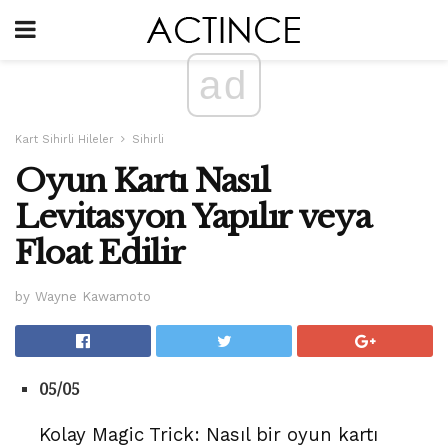
ad
Kart Sihirli Hileler
Sihirli
Oyun Kartı Nasıl
Levitasyon Yapılır veya
Float Edilir
by Wayne Kawamoto
05/05
Kolay Magic Trick: Nasıl bir oyun kartı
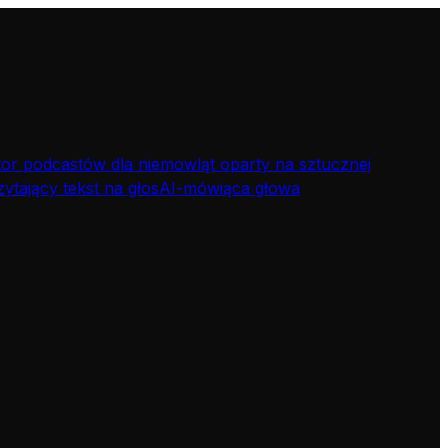
or podcastów dla niemowląt oparty na sztucznej
zytający tekst na głos
AI-mówiąca głowa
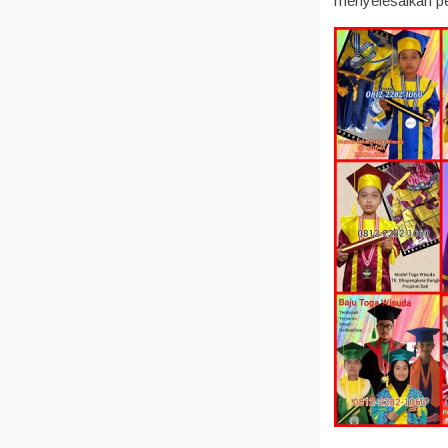
menyelesaikan pe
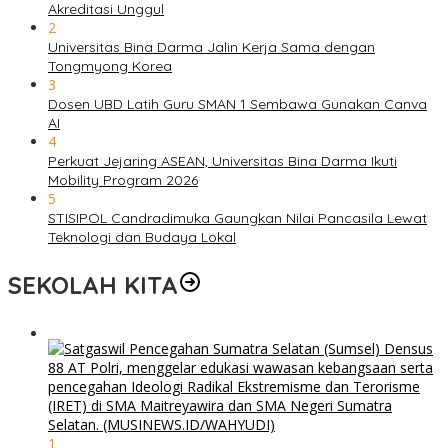
Akreditasi Unggul
2
Universitas Bina Darma Jalin Kerja Sama dengan
Tongmyong Korea
3
Dosen UBD Latih Guru SMAN 1 Sembawa Gunakan Canva
AI
4
Perkuat Jejaring ASEAN, Universitas Bina Darma Ikuti
Mobility Program 2026
5
STISIPOL Candradimuka Gaungkan Nilai Pancasila Lewat
Teknologi dan Budaya Lokal
SEKOLAH KITA
1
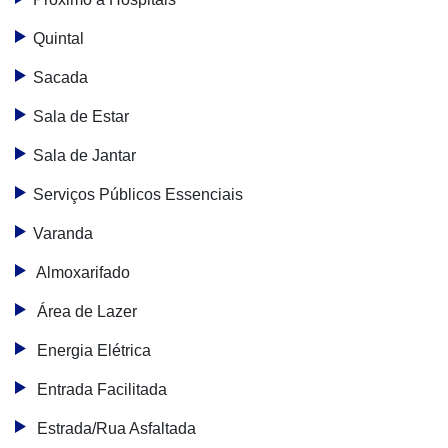
Quintal
Sacada
Sala de Estar
Sala de Jantar
Serviços Públicos Essenciais
Varanda
Almoxarifado
Área de Lazer
Energia Elétrica
Entrada Facilitada
Estrada/Rua Asfaltada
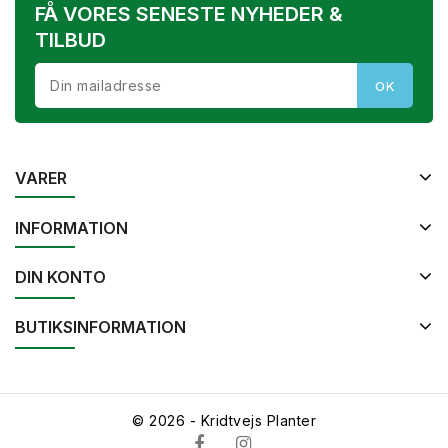
FÅ VORES SENESTE NYHEDER &
TILBUD
VARER
INFORMATION
DIN KONTO
BUTIKSINFORMATION
© 2026 - Kridtvejs Planter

----------

Can you put every line of text read from the records above into a single numbered list, leaving out blank lines and the pictures?

**SOLUTION:**
1. ad
2. Kart Sihirli Hileler
3. Sihirli
4. Oyun Kartı Nasıl
5. Levitasyon Yapılır veya
6. Float Edilir
7. by Wayne Kawamoto
8. 05/05
9. Kolay Magic Trick: Nasıl bir oyun kartı
10. or podcastów dla niemowląt oparty na sztucznej
11. zytający tekst na głos
12. AI-mówiąca głowa
13. menyelesaikan pe
14. Akreditasi Unggul
15. 2
16. Universitas Bina Darma Jalin Kerja Sama dengan
17. Tongmyong Korea
18. 3
19. Dosen UBD Latih Guru SMAN 1 Sembawa Gunakan Canva
20. AI
21. 4
22. Perkuat Jejaring ASEAN, Universitas Bina Darma Ikuti
23. Mobility Program 2026
24. 5
25. STISIPOL Candradimuka Gaungkan Nilai Pancasila Lewat
26. Teknologi dan Budaya Lokal
27. SEKOLAH KITA
28. 1
29. Quintal
30. Sacada
31. Sala de Estar
32. Sala de Jantar
33. Serviços Públicos Essenciais
34. Varanda
35. Almoxarifado
36. Área de Lazer
37. Energia Elétrica
38. Entrada Facilitada
39. Estrada/Rua Asfaltada
40. FÅ VORES SENESTE NYHEDER &
41. TILBUD
42. VARER
43. INFORMATION
44. DIN KONTO
45. BUTIKSINFORMATION
46. © 2026 - Kridtvejs Planter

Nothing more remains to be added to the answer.